The exceptions? “Ding Dang Dong”, Matjash Mrozewski’s blistering solo for Kate Franklin to a fast and furious score created by TDT dancer Valerie Calam. And Montréal choreographer Dominique Lague’s magnificent “Tome II”, a duet for Lucie Carmen Gregoire and an unidentified musician in which amplified percussion created by machine, mouth and body and inventive movement created a “he said/she said” dialectic marked by sensual humour and tremendous rigour and virtuosity.
“Plus ca change, plus c’est la meme chose” doesn’t quite sum up the new TIDF. But I found myself thinking just that far too often. In addition to some thoroughly dissatisfying programming choices, Toronto’s inaugural international dance festival was characterized by an infuriating lack of attention to front of house details — site-specific events scheduled at the same time as mainstage shows, incomplete program notes, photographers clicking away during some performances — that suggests a general lack of care.
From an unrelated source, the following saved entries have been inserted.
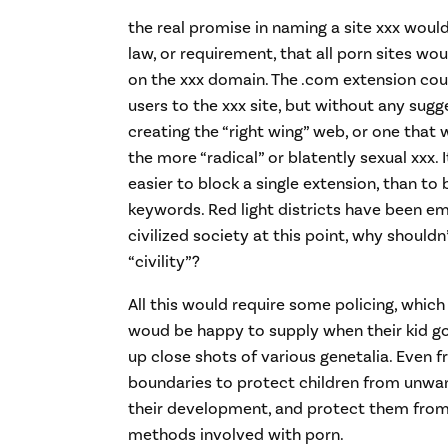
the real promise in naming a site xxx wou
law, or requirement, that all porn sites wou
on the xxx domain. The .com extension cou
users to the xxx site, but without any sugge
creating the “right wing” web, or one that w
the more “radical” or blatently sexual xxx.
easier to block a single extension, than to
keywords. Red light districts have been e
civilized society at this point, why should
“civility”?
All this would require some policing, which
woud be happy to supply when their kid go
up close shots of various genetalia. Even 
boundaries to protect children from unwa
their development, and protect them from
methods involved with porn.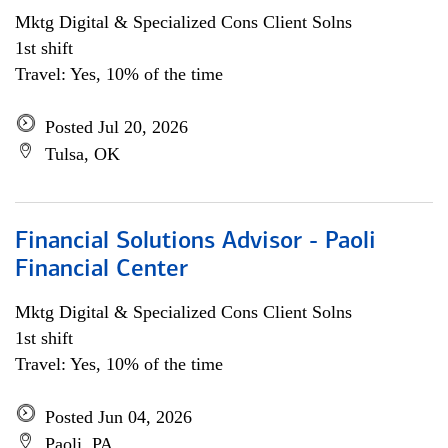
Mktg Digital & Specialized Cons Client Solns
1st shift
Travel: Yes, 10% of the time
Posted Jul 20, 2026
Tulsa, OK
Financial Solutions Advisor - Paoli
Financial Center
Mktg Digital & Specialized Cons Client Solns
1st shift
Travel: Yes, 10% of the time
Posted Jun 04, 2026
Paoli, PA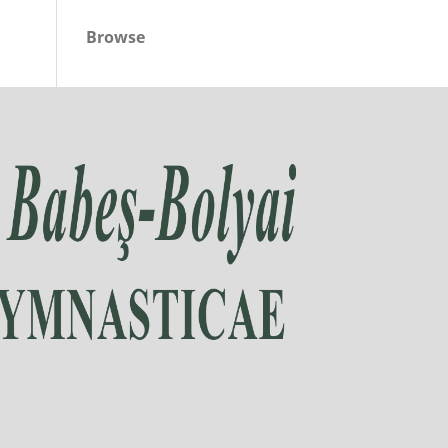
Browse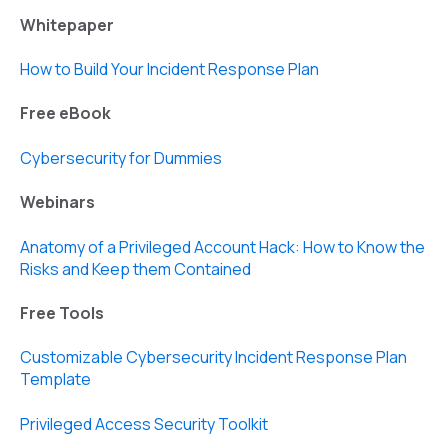
Whitepaper
How to Build Your Incident Response Plan
Free eBook
Cybersecurity for Dummies
Webinars
Anatomy of a Privileged Account Hack: How to Know the
Risks and Keep them Contained
Free Tools
Customizable Cybersecurity Incident Response Plan
Template
Privileged Access Security Toolkit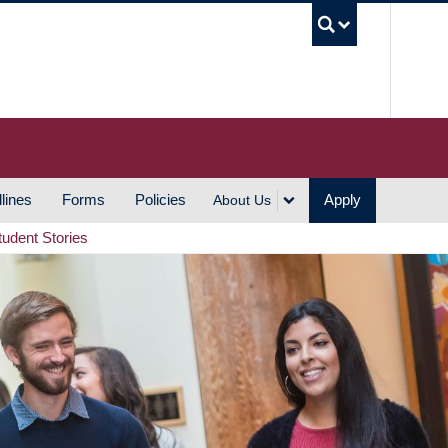
UBC S
lines
Forms
Policies
Apply
About Us
tudent Stories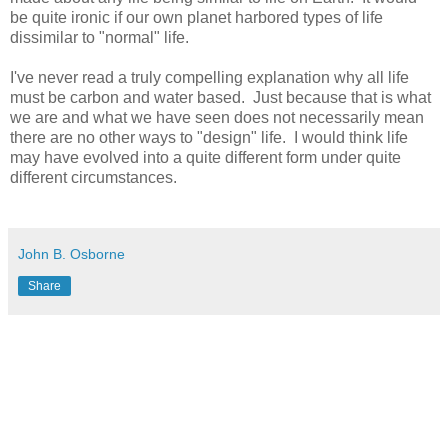
be quite ironic if our own planet harbored types of life
dissimilar to "normal" life.
I've never read a truly compelling explanation why all life
must be carbon and water based. Just because that is what
we are and what we have seen does not necessarily mean
there are no other ways to "design" life. I would think life
may have evolved into a quite different form under quite
different circumstances.
John B. Osborne
Share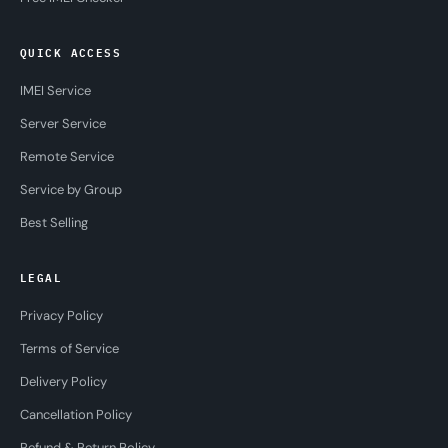
QUICK ACCESS
IMEI Service
Server Service
Remote Service
Service by Group
Best Selling
LEGAL
Privacy Policy
Terms of Service
Delivery Policy
Cancellation Policy
Refund & Return Policy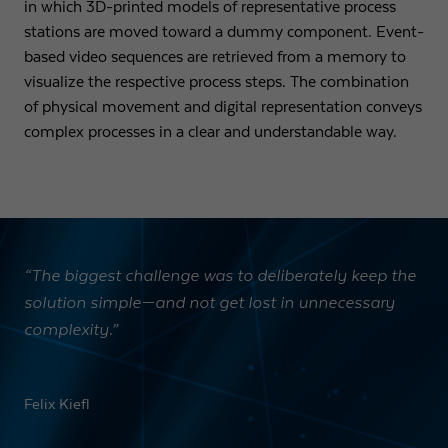
in which 3D-printed models of representative process
stations are moved toward a dummy component. Event-
based video sequences are retrieved from a memory to
visualize the respective process steps. The combination
of physical movement and digital representation conveys
complex processes in a clear and understandable way.
“The biggest challenge was to deliberately keep the
solution simple—and not get lost in unnecessary
complexity.”
Felix Kiefl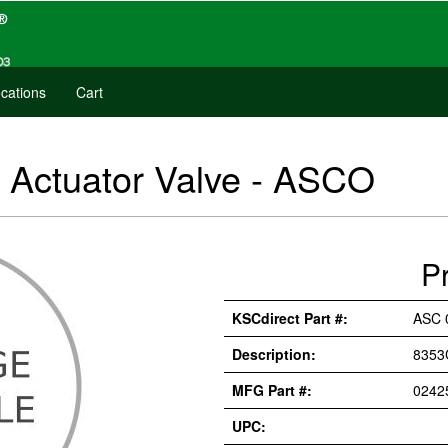
cations
Cart
Actuator Valve - ASCO
P
KSCdirect Part #:
ASC 
Description:
8353
MFG Part #:
0242
UPC:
It’s less depressing to dwell on the many good things I noticed — the high quality of the dancing overall, the intermittent bursts of pure creative genius, the range of dance styles offered by the festival, the unfamiliar faces in the house (suggesting that audience members were actually there to see the dance, not because they knew someone in the cast) and, most importantly, a commitment on the part of the organizers and the dance community to a dynamic future for Toronto’s only major dance festival. It’s worth the energy and effort to get it right.
Hi Kathleen M. Smith:
I’d like to thank you for your words about “Tome II ” in the Grande Scale Event. I’m glad you enjoyed my piece. Also, for your information, there was a mistake in the Grande Scale Event program … the choreographer-dancer is myself (Lucie Carmen Grégoire) and the vocal percussionnist, Dominique Laguë!